In Charles Dickens' The Cricket on the Hearth, the toymaker and widow Caleb Plummer lives with his blind daughter in a hovel owned by his boss, the cold and imperious toy merchant Tackleton.

I have said that Caleb and his poor Blind Daughter lived here. I should have said that Caleb lived here, and his poor Blind Daughter somewhere else — in an enchanted home of Caleb’s furnishing, where scarcity and shabbiness were not, and trouble never entered. Caleb was no sorcerer, but in the only magic art that still remains to us, the magic of devoted, deathless love, Nature had been the mistress of his study; and from her teaching, all the wonder came.

The Blind Girl never knew that ceilings were discoloured, walls blotched and bare of plaster here and there, high crevices unstopped and widening every day, beams mouldering and tending downward. The Blind Girl never knew that iron was rusting, wood rotting, paper peeling off; the size, and shape, and true proportion of the dwelling, withering away.
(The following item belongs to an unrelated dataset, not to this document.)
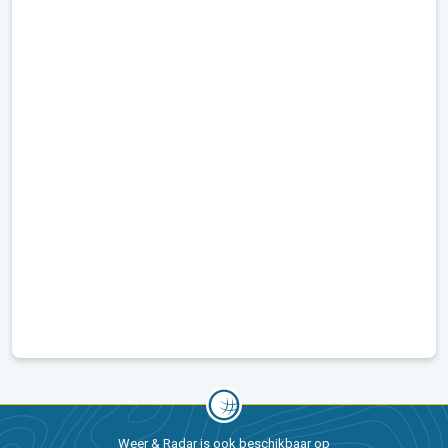
Weer & Radar is ook beschikbaar op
The Blind Girl never knew that ugly shapes of delft and earthenware were on the board; that sorrow and faintheartedness were in the house; that Caleb’s scanty hairs were turning greyer and more grey, before her sightless face. The Blind Girl never knew they had a master, cold, exacting, and uninterested — never knew that Tackleton was Tackleton in short; but lived in the belief of an eccentric humourist who loved to have his jest with them, and who, while he was the Guardian Angel of their lives, disdained to hear one word of thankfulness.

And all was Caleb’s doing; all the doing of her simple father!

I was really moved by this passage, knowing as a father how much you want to shield your kids from all of the bad things in the world - although, ultimately, they will have to face that world on their own, and have to know it as it really is. Caleb finally learns this lesson.

The novella is a sweet, heartwarming story, which is widely characterized as a Christmas tale. This publisher packaged it with A Christmas Carol and The Chimes, although the latter is set at New Years and The Cricket on the Hearth is set during the end of January, and I don't believe either of the lesser-known stories even mentioned Christmas. And it's not just this publisher's marketing angle - I've seen several references elsewhere to these being Christmas stories. Maybe that's how the books have been pitched all along.